* **Activity**
Extract the source text from every one of the records below, copying each line without any change. Leave the pictures out of your answer.

* **Record set**
# # # # #
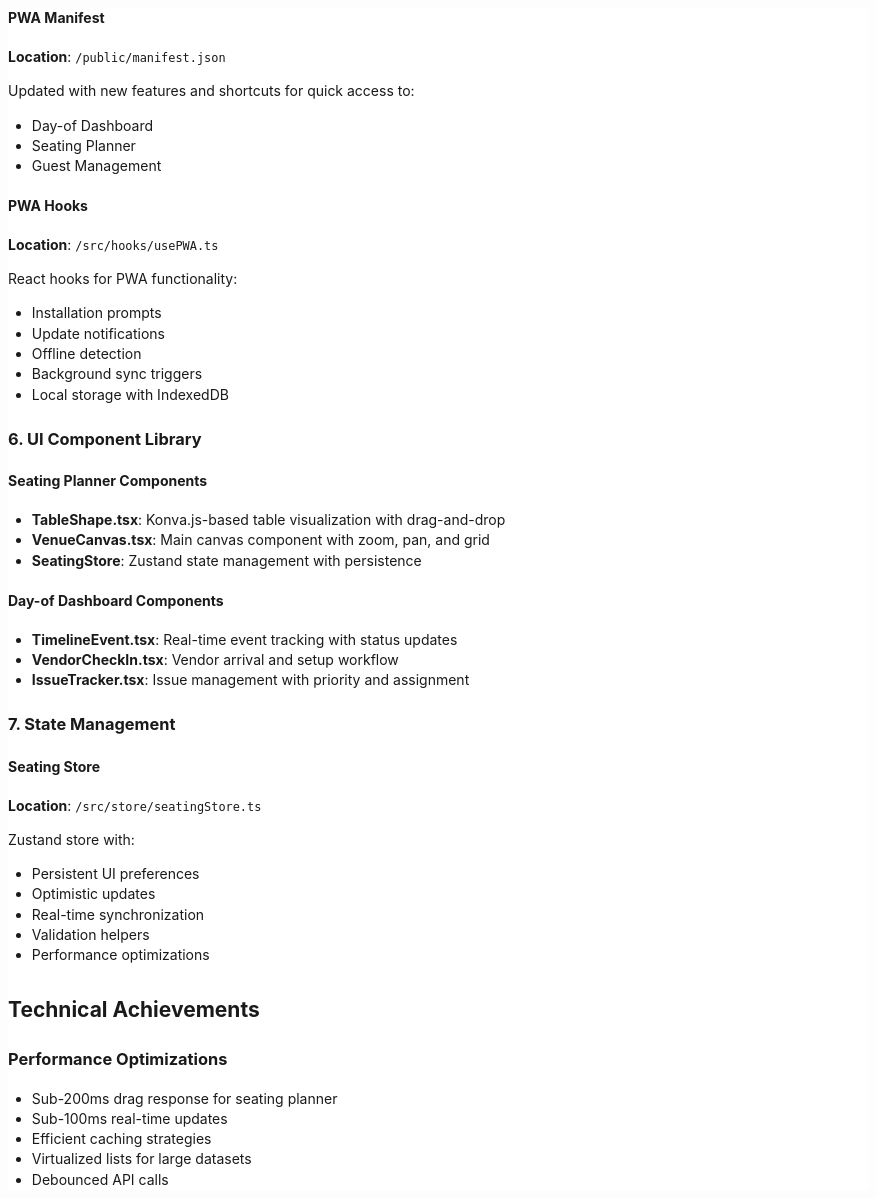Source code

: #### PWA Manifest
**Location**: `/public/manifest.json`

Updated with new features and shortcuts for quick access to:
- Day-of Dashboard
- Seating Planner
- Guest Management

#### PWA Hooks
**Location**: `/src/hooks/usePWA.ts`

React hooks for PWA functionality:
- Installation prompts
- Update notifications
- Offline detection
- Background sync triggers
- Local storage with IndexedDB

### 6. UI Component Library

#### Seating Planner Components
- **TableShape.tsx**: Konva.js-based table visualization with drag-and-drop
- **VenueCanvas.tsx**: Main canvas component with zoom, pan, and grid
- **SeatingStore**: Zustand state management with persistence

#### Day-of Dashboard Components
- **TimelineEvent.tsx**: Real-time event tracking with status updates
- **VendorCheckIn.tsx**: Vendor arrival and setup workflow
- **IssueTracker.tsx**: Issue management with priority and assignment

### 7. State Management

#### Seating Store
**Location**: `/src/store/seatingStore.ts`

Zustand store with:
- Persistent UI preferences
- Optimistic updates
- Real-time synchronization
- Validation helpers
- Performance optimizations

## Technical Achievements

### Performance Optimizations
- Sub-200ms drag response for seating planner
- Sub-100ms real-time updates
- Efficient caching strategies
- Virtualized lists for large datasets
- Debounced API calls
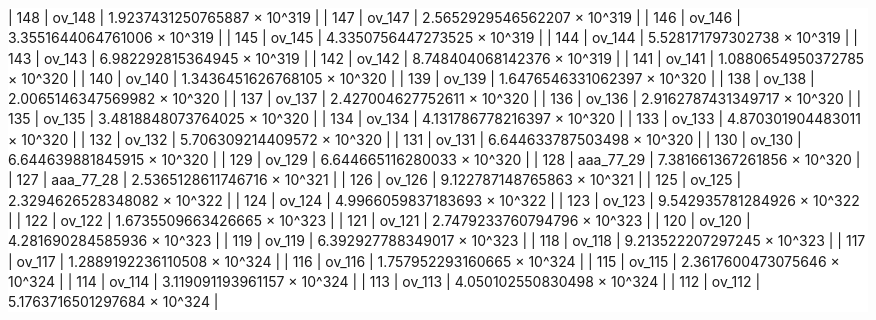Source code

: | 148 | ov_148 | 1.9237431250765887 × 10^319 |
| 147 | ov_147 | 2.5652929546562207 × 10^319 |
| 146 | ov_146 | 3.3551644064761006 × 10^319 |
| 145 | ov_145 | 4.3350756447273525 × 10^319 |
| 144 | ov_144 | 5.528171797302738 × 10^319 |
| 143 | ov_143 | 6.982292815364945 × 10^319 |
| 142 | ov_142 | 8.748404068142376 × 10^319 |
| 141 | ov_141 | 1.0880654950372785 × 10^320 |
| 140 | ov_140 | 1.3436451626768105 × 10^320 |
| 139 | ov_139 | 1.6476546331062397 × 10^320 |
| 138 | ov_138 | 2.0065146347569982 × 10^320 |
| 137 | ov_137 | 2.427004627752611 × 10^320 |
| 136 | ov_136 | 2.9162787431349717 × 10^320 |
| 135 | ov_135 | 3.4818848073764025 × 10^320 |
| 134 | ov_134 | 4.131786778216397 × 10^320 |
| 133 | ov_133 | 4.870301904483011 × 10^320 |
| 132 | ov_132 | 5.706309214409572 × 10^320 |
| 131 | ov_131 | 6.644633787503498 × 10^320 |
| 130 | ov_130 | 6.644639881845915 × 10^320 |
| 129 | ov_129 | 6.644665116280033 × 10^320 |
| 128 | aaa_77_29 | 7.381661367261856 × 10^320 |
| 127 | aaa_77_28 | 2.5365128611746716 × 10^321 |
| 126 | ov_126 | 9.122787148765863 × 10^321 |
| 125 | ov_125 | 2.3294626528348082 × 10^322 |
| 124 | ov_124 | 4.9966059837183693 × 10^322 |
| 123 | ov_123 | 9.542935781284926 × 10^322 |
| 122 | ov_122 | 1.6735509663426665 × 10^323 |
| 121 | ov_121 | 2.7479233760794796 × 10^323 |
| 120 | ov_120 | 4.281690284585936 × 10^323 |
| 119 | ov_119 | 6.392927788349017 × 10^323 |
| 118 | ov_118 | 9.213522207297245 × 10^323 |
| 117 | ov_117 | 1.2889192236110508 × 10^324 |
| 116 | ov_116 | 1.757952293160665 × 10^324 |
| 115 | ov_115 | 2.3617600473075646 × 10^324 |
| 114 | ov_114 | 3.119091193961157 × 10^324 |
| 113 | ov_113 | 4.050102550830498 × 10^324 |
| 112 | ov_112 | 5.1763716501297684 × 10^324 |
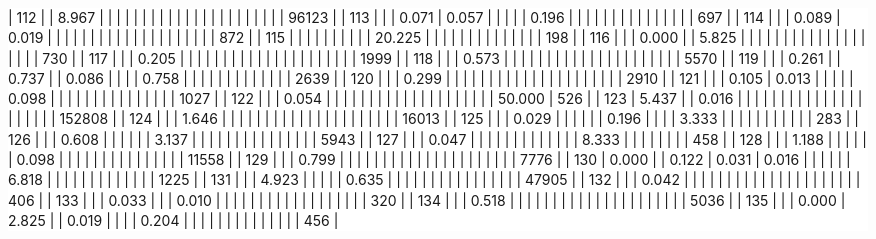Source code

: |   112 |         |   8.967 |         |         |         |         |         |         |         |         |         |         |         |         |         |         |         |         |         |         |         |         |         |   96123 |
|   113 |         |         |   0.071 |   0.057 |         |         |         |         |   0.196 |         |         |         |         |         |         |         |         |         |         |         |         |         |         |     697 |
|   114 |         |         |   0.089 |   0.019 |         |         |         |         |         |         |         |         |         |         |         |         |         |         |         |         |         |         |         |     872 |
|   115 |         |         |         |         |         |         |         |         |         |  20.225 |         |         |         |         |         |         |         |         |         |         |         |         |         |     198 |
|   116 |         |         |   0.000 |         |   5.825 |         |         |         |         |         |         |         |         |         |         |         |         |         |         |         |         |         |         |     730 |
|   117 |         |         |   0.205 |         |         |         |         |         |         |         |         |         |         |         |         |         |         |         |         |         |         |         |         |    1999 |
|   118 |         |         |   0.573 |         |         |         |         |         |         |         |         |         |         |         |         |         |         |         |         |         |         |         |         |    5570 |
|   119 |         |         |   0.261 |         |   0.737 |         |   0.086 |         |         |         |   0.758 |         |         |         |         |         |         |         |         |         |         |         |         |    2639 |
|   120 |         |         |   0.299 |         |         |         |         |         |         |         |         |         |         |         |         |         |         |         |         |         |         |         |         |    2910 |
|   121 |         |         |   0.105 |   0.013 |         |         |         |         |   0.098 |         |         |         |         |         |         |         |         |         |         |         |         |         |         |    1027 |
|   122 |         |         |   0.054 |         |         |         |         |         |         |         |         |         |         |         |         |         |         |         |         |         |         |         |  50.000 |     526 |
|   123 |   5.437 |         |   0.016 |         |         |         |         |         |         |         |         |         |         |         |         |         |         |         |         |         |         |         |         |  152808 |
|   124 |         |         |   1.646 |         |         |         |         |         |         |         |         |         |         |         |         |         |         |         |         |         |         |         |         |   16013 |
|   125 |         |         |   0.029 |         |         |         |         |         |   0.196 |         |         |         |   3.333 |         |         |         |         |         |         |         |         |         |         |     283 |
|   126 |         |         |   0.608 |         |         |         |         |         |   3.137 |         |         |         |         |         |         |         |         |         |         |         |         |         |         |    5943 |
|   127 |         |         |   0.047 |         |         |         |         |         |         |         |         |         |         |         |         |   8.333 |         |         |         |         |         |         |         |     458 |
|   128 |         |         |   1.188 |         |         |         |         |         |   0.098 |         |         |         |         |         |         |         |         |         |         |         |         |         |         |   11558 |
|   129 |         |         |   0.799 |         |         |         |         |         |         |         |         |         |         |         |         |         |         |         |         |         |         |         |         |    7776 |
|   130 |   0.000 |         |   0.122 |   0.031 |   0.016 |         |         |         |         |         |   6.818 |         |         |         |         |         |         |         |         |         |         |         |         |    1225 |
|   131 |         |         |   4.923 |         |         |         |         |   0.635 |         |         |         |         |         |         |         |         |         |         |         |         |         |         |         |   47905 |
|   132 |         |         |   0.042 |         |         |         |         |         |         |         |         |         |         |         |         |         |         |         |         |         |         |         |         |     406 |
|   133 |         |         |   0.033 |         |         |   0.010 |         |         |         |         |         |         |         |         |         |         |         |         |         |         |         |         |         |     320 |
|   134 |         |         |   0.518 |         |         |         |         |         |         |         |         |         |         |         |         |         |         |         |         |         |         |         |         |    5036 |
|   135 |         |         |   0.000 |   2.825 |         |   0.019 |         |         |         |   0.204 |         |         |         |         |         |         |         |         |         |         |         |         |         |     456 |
# # # # #
* **Exercise solution**
Source code

: #### PWA Manifest
**Location**: `/public/manifest.json`

Updated with new features and shortcuts for quick access to:
- Day-of Dashboard
- Seating Planner
- Guest Management

#### PWA Hooks
**Location**: `/src/hooks/usePWA.ts`

React hooks for PWA functionality:
- Installation prompts
- Update notifications
- Offline detection
- Background sync triggers
- Local storage with IndexedDB

### 6. UI Component Library

#### Seating Planner Components
- **TableShape.tsx**: Konva.js-based table visualization with drag-and-drop
- **VenueCanvas.tsx**: Main canvas component with zoom, pan, and grid
- **SeatingStore**: Zustand state management with persistence

#### Day-of Dashboard Components
- **TimelineEvent.tsx**: Real-time event tracking with status updates
- **VendorCheckIn.tsx**: Vendor arrival and setup workflow
- **IssueTracker.tsx**: Issue management with priority and assignment

### 7. State Management

#### Seating Store
**Location**: `/src/store/seatingStore.ts`

Zustand store with:
- Persistent UI preferences
- Optimistic updates
- Real-time synchronization
- Validation helpers
- Performance optimizations

## Technical Achievements

### Performance Optimizations
- Sub-200ms drag response for seating planner
- Sub-100ms real-time updates
- Efficient caching strategies
- Virtualized lists for large datasets
- Debounced API calls
Source code

: | 148 | ov_148 | 1.9237431250765887 × 10^319 |
| 147 | ov_147 | 2.5652929546562207 × 10^319 |
| 146 | ov_146 | 3.3551644064761006 × 10^319 |
| 145 | ov_145 | 4.3350756447273525 × 10^319 |
| 144 | ov_144 | 5.528171797302738 × 10^319 |
| 143 | ov_143 | 6.982292815364945 × 10^319 |
| 142 | ov_142 | 8.748404068142376 × 10^319 |
| 141 | ov_141 | 1.0880654950372785 × 10^320 |
| 140 | ov_140 | 1.3436451626768105 × 10^320 |
| 139 | ov_139 | 1.6476546331062397 × 10^320 |
| 138 | ov_138 | 2.0065146347569982 × 10^320 |
| 137 | ov_137 | 2.427004627752611 × 10^320 |
| 136 | ov_136 | 2.9162787431349717 × 10^320 |
| 135 | ov_135 | 3.4818848073764025 × 10^320 |
| 134 | ov_134 | 4.131786778216397 × 10^320 |
| 133 | ov_133 | 4.870301904483011 × 10^320 |
| 132 | ov_132 | 5.706309214409572 × 10^320 |
| 131 | ov_131 | 6.644633787503498 × 10^320 |
| 130 | ov_130 | 6.644639881845915 × 10^320 |
| 129 | ov_129 | 6.644665116280033 × 10^320 |
| 128 | aaa_77_29 | 7.381661367261856 × 10^320 |
| 127 | aaa_77_28 | 2.5365128611746716 × 10^321 |
| 126 | ov_126 | 9.122787148765863 × 10^321 |
| 125 | ov_125 | 2.3294626528348082 × 10^322 |
| 124 | ov_124 | 4.9966059837183693 × 10^322 |
| 123 | ov_123 | 9.542935781284926 × 10^322 |
| 122 | ov_122 | 1.6735509663426665 × 10^323 |
| 121 | ov_121 | 2.7479233760794796 × 10^323 |
| 120 | ov_120 | 4.281690284585936 × 10^323 |
| 119 | ov_119 | 6.392927788349017 × 10^323 |
| 118 | ov_118 | 9.213522207297245 × 10^323 |
| 117 | ov_117 | 1.2889192236110508 × 10^324 |
| 116 | ov_116 | 1.757952293160665 × 10^324 |
| 115 | ov_115 | 2.3617600473075646 × 10^324 |
| 114 | ov_114 | 3.119091193961157 × 10^324 |
| 113 | ov_113 | 4.050102550830498 × 10^324 |
| 112 | ov_112 | 5.1763716501297684 × 10^324 |
Source code

: |   112 |         |   8.967 |         |         |         |         |         |         |         |         |         |         |         |         |         |         |         |         |         |         |         |         |         |   96123 |
|   113 |         |         |   0.071 |   0.057 |         |         |         |         |   0.196 |         |         |         |         |         |         |         |         |         |         |         |         |         |         |     697 |
|   114 |         |         |   0.089 |   0.019 |         |         |         |         |         |         |         |         |         |         |         |         |         |         |         |         |         |         |         |     872 |
|   115 |         |         |         |         |         |         |         |         |         |  20.225 |         |         |         |         |         |         |         |         |         |         |         |         |         |     198 |
|   116 |         |         |   0.000 |         |   5.825 |         |         |         |         |         |         |         |         |         |         |         |         |         |         |         |         |         |         |     730 |
|   117 |         |         |   0.205 |         |         |         |         |         |         |         |         |         |         |         |         |         |         |         |         |         |         |         |         |    1999 |
|   118 |         |         |   0.573 |         |         |         |         |         |         |         |         |         |         |         |         |         |         |         |         |         |         |         |         |    5570 |
|   119 |         |         |   0.261 |         |   0.737 |         |   0.086 |         |         |         |   0.758 |         |         |         |         |         |         |         |         |         |         |         |         |    2639 |
|   120 |         |         |   0.299 |         |         |         |         |         |         |         |         |         |         |         |         |         |         |         |         |         |         |         |         |    2910 |
|   121 |         |         |   0.105 |   0.013 |         |         |         |         |   0.098 |         |         |         |         |         |         |         |         |         |         |         |         |         |         |    1027 |
|   122 |         |         |   0.054 |         |         |         |         |         |         |         |         |         |         |         |         |         |         |         |         |         |         |         |  50.000 |     526 |
|   123 |   5.437 |         |   0.016 |         |         |         |         |         |         |         |         |         |         |         |         |         |         |         |         |         |         |         |         |  152808 |
|   124 |         |         |   1.646 |         |         |         |         |         |         |         |         |         |         |         |         |         |         |         |         |         |         |         |         |   16013 |
|   125 |         |         |   0.029 |         |         |         |         |         |   0.196 |         |         |         |   3.333 |         |         |         |         |         |         |         |         |         |         |     283 |
|   126 |         |         |   0.608 |         |         |         |         |         |   3.137 |         |         |         |         |         |         |         |         |         |         |         |         |         |         |    5943 |
|   127 |         |         |   0.047 |         |         |         |         |         |         |         |         |         |         |         |         |   8.333 |         |         |         |         |         |         |         |     458 |
|   128 |         |         |   1.188 |         |         |         |         |         |   0.098 |         |         |         |         |         |         |         |         |         |         |         |         |         |         |   11558 |
|   129 |         |         |   0.799 |         |         |         |         |         |         |         |         |         |         |         |         |         |         |         |         |         |         |         |         |    7776 |
|   130 |   0.000 |         |   0.122 |   0.031 |   0.016 |         |         |         |         |         |   6.818 |         |         |         |         |         |         |         |         |         |         |         |         |    1225 |
|   131 |         |         |   4.923 |         |         |         |         |   0.635 |         |         |         |         |         |         |         |         |         |         |         |         |         |         |         |   47905 |
|   132 |         |         |   0.042 |         |         |         |         |         |         |         |         |         |         |         |         |         |         |         |         |         |         |         |         |     406 |
|   133 |         |         |   0.033 |         |         |   0.010 |         |         |         |         |         |         |         |         |         |         |         |         |         |         |         |         |         |     320 |
|   134 |         |         |   0.518 |         |         |         |         |         |         |         |         |         |         |         |         |         |         |         |         |         |         |         |         |    5036 |
|   135 |         |         |   0.000 |   2.825 |         |   0.019 |         |         |         |   0.204 |         |         |         |         |         |         |         |         |         |         |         |         |         |     456 |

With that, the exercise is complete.